# Text shown
# DC or DCC for kids



## JackM (Jul 29, 2008)

I was just reading a thread in the Beginners' Forum where someone mentioned having a Thomas (the Tank Engine, I presume) set he keeps available for when little kids visit. He has it running on good ol' DC instead of his usual DCC.

I have a four-month old granddaughter so I have some time, but I'm wondering why I would want to disconnect my DCC and plug the layout into DC to run. Why would DC be preferred for the kids?

JackM


----------



## Totalwrecker (Feb 26, 2009)

My great nephews had a choice The C-16 on R/C with sound or the 4-4-0 on track power... all 4 fought over the 4-4-0. 

Nuff said? 

I might suppose in his case it was the expense of converting with a decoder and too many buttons to push vs. a single throttle for little hands. 

John


----------



## Cougar Rock Rail (Jan 2, 2008)

# Provided records
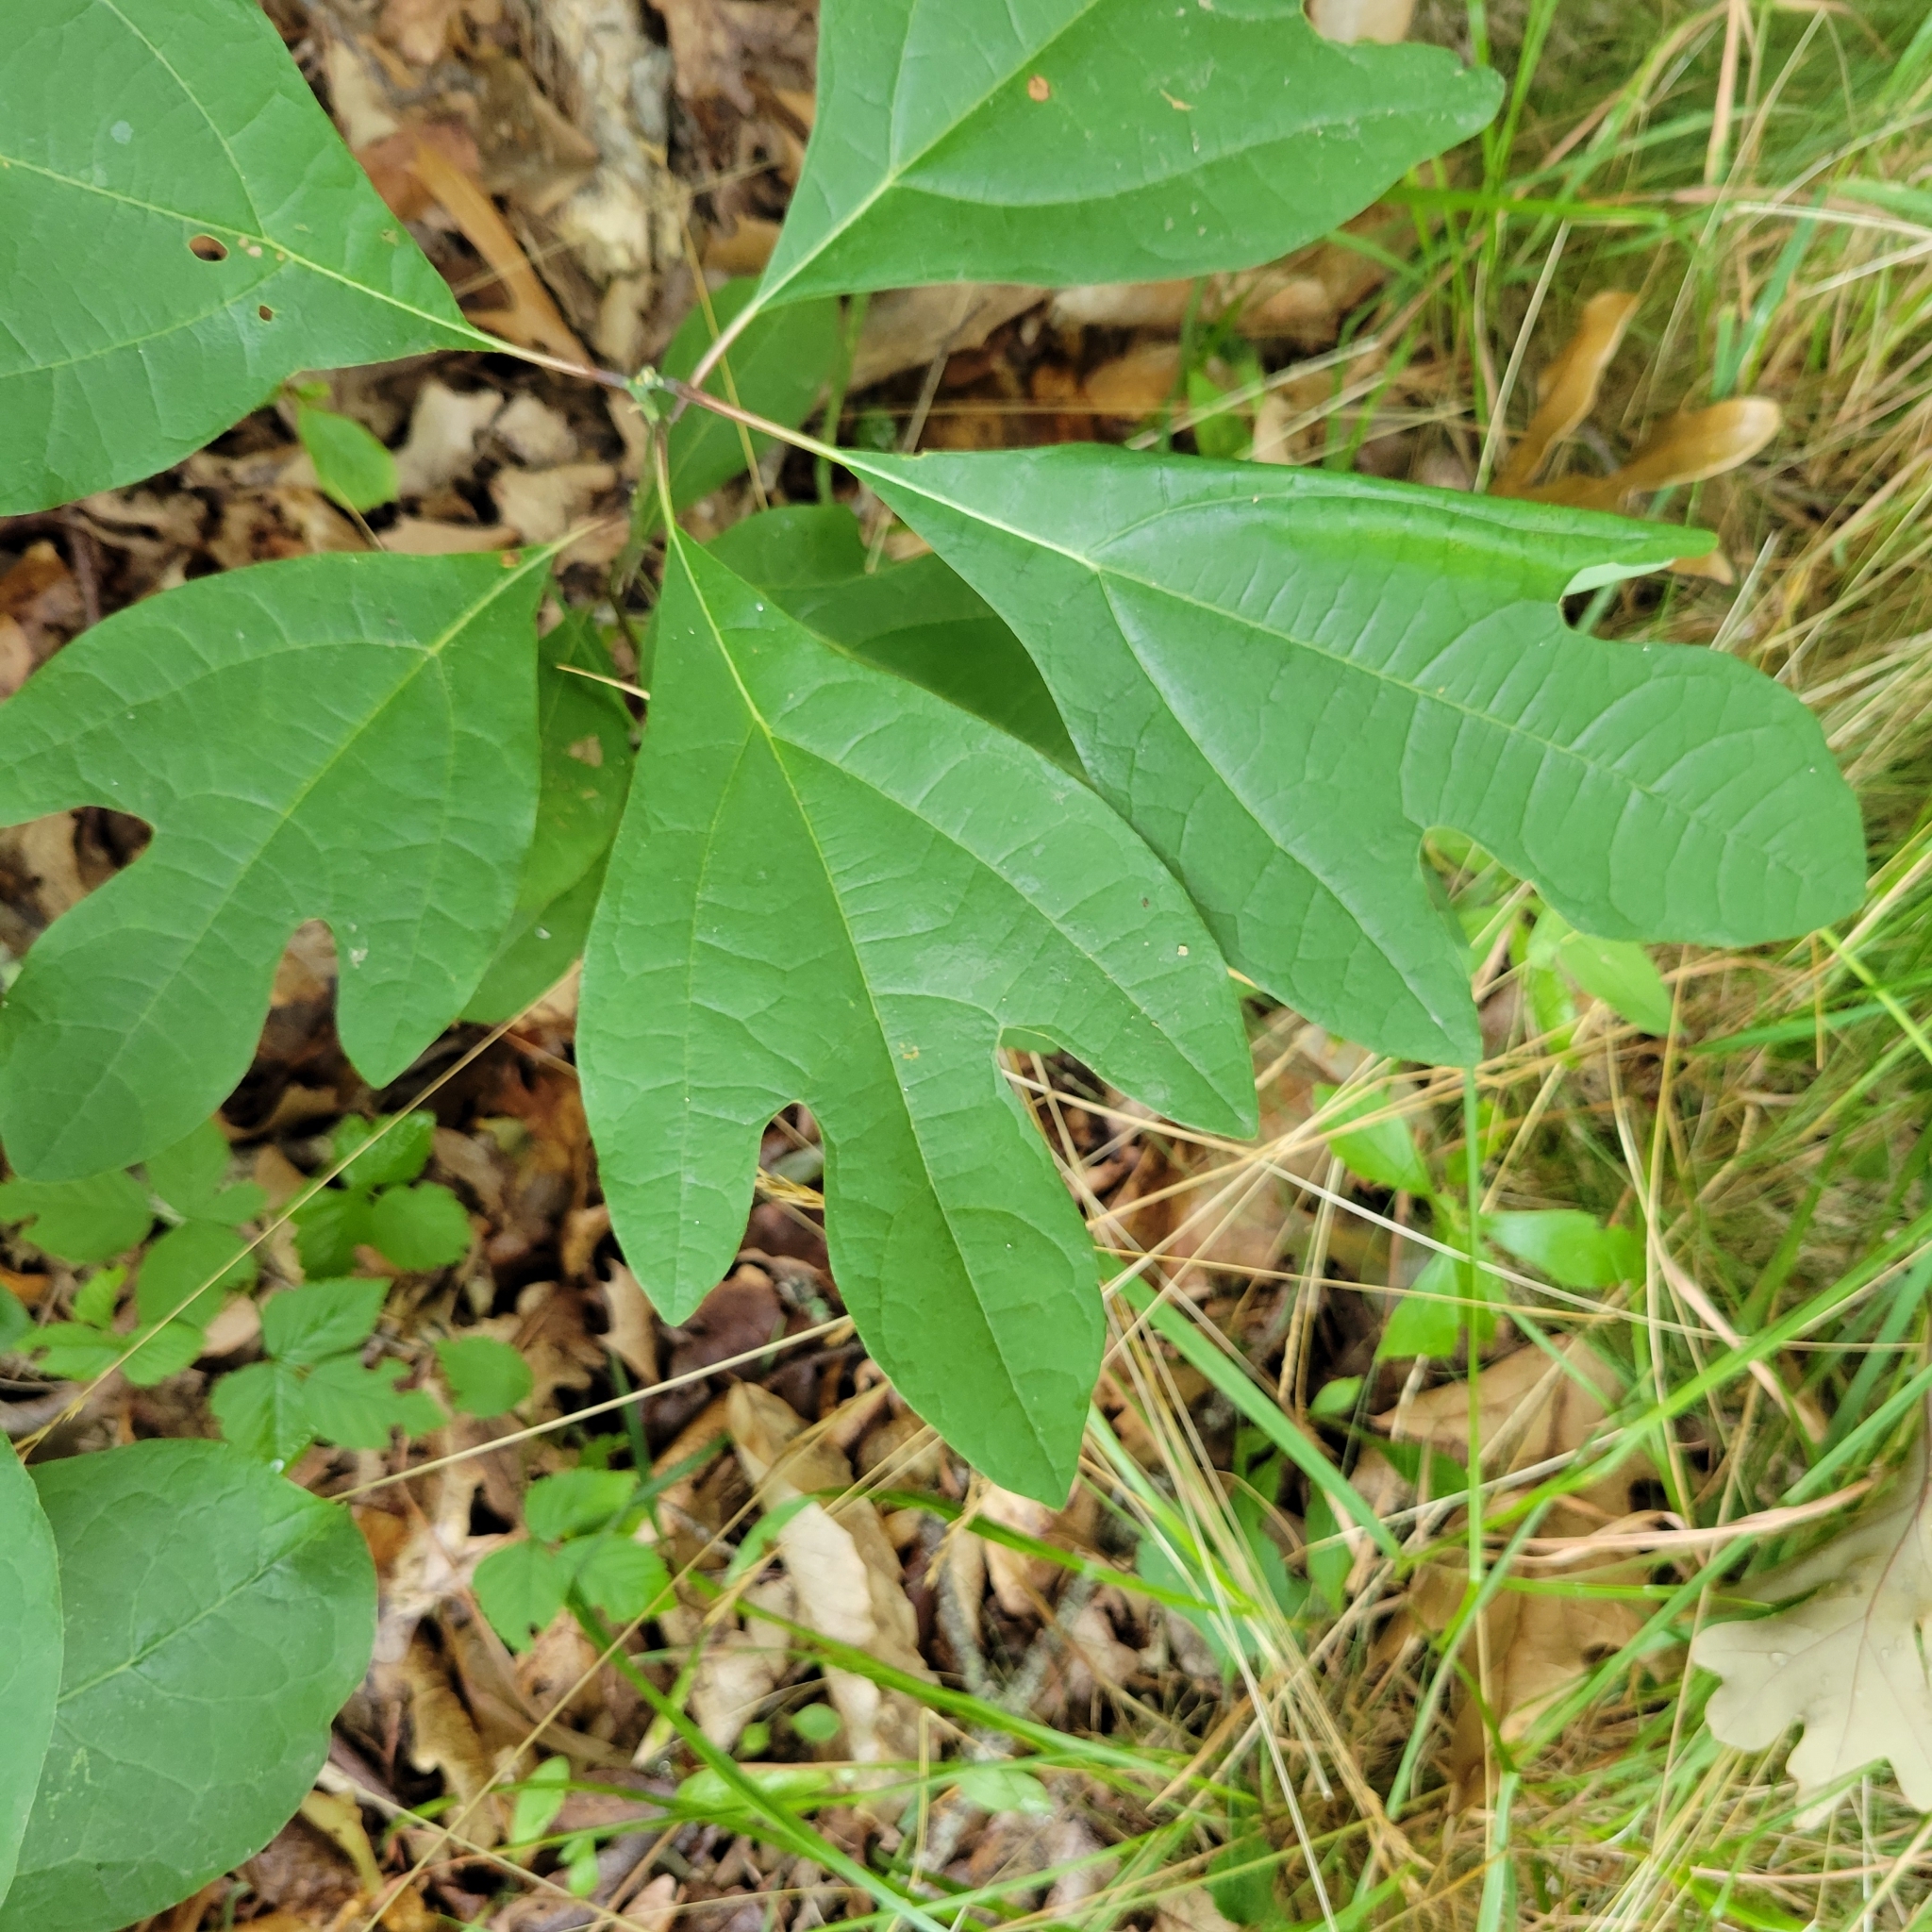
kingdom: Plantae
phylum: Tracheophyta
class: Magnoliopsida
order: Laurales
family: Lauraceae
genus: Sassafras
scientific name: Sassafras albidum
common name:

# Directives
A. Reproduce the forum thread on DC or DCC for kids in full, with every line kept identical.
B. Please quote every line of the listing exactly, leaving out the picture.

# Solution set
A.
# DC or DCC for kids



## JackM (Jul 29, 2008)

I was just reading a thread in the Beginners' Forum where someone mentioned having a Thomas (the Tank Engine, I presume) set he keeps available for when little kids visit. He has it running on good ol' DC instead of his usual DCC.

I have a four-month old granddaughter so I have some time, but I'm wondering why I would want to disconnect my DCC and plug the layout into DC to run. Why would DC be preferred for the kids?

JackM


----------



## Totalwrecker (Feb 26, 2009)

My great nephews had a choice The C-16 on R/C with sound or the 4-4-0 on track power... all 4 fought over the 4-4-0. 

Nuff said? 

I might suppose in his case it was the expense of converting with a decoder and too many buttons to push vs. a single throttle for little hands. 

John


----------



## Cougar Rock Rail (Jan 2, 2008)

B.
kingdom: Plantae
phylum: Tracheophyta
class: Magnoliopsida
order: Laurales
family: Lauraceae
genus: Sassafras
scientific name: Sassafras albidum
common name:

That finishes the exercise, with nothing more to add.